Одним из способов, благодаря которым Фицджеральд несколько усилил вялую конфронтацию в отеле «Плаза», было обвинение касательно связей Гэтсби, что Том Бьюкенен выяснил с помощью частного сыщика.
– Я выяснил, что представляют из себя эти ваши «аптеки»! – выпалил он, повернувшись к нам. – Он и этот его бандит Вулшем выкупили около сотни аптек здесь и в Чикаго и продавали там спирт из-под полы! Это один из его маленьких трюков! Я почуял в нем бутлегера еще в нашу первую встречу и не ошибся!
До Перкинса никто в Scribners не редактировал рукописи так смело и заинтересованно, как Макс редактировал рукописи Фицджеральда. Некоторые из старых редакторов считали такую практику сомнительной. Им нравился Макс и его умения, но они далеко не всегда понимали его. Он отличался от остальных как в мелочах, так и в серьезных вопросах. Например, услыхав о его просьбе о специальной кафедре для работы немало сотрудников удивленно подняли брови. Эта кафедра была высокой, широкой, со специально обработанной поверхностью, за которой Макс мог работать стоя. Он объяснял это тем, что раз уж не может проводить достаточно много времени на улице, занимаясь спортом, то может, по крайней мере, не проводить так много времени сидя. И, проходя мимо его кабинета, люди часто могли заметить, как он стоит за кафедрой, погрузившись в чтение очередной рукописи, с одной ногой, согнутой в колене поверх другой, словно фламинго.
Понадобилось немало времени, чтобы старшие редакторы смогли оценить высоты, которых Макс достиг с помощью этой самой кафедры. Или, по крайней мере, оценить значимость найденных им авторов. Фицджеральд был самым дерзким и пылким из всех, и некоторых особенно напыщенных сотрудников возмущало то, каким штормом он ворвался в их оплот консерватизма и приличного вкуса.
Памятным стал день, когда Браунелл вышел из своего кабинета и заявил, обращаясь к коллегам:
– Позвольте я прочитаю вам нечто прекрасное!
И громко и с чувством зачитал две страницы из «Гэтсби». Сам Фицджеральд никогда не сомневался в ценности помощи Макса. Впервые после провала «Овоща» он написал редактору, что всегда верил, будто «является превосходным писателем… и что именно его прекрасные письма позволяли ему не потерять веру в себя».

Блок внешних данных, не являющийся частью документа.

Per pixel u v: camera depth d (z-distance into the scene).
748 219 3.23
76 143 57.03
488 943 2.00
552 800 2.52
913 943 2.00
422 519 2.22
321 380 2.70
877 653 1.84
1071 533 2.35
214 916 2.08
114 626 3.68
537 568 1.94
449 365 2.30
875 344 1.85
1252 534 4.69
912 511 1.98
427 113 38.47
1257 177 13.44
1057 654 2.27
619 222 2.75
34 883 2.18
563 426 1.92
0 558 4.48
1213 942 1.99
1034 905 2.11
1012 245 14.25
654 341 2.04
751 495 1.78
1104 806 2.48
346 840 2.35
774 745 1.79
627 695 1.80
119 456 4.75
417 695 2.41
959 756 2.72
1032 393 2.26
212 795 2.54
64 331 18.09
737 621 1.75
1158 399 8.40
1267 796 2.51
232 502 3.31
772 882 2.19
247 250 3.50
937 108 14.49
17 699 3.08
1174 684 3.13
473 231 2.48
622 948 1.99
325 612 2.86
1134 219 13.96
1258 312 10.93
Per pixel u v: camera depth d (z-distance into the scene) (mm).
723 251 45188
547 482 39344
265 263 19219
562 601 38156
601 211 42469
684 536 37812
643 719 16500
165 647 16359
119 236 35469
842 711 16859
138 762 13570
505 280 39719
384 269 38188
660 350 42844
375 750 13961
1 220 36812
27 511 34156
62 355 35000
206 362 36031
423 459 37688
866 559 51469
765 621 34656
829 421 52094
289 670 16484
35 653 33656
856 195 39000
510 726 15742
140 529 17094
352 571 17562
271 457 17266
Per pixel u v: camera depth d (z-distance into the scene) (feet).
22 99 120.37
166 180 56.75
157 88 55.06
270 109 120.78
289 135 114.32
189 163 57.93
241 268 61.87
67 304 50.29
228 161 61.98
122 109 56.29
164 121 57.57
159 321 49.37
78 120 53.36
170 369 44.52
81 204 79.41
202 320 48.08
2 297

Несколько лет спустя он отметил:
«Я переписывал “Гэтсби” три раза до того, как Макс сказал мне кое-что [еще до того, как он прислал ему на отзыв черновик], а потом я просто сел и написал нечто, чем смог гордиться».
В этом он признался одному из друзей Макса – пожалуй, самому важному из его друзей, не связанных с работой, – женщине по имени Элизабет Леммон.
Они познакомились весной 1922 года. Элизабет Леммон была на восемь лет младше Макса и отличалась от всех женщин, которых он когда-либо встречал. Она была воплощением его романтизированного девятнадцатым веком представления о женщине. Элизабет происходила из большой семьи, корни которой уходили в Вирджинию и Балтимор. Будучи младшей из восьми сестер, она не была ни изнеженной, ни капризной. Открытый душевный смех оживлял ее манеры врожденной аристократки. Она чувствовала себя одинаково комфортно и в обществе в Балтиморе, и в окружении семьи в их поместье Велбурн в Миддлбурге, штат Вирджиния. А еще она любила читать. В школе познакомилась с девочкой по имени Уоллис Ворфилд.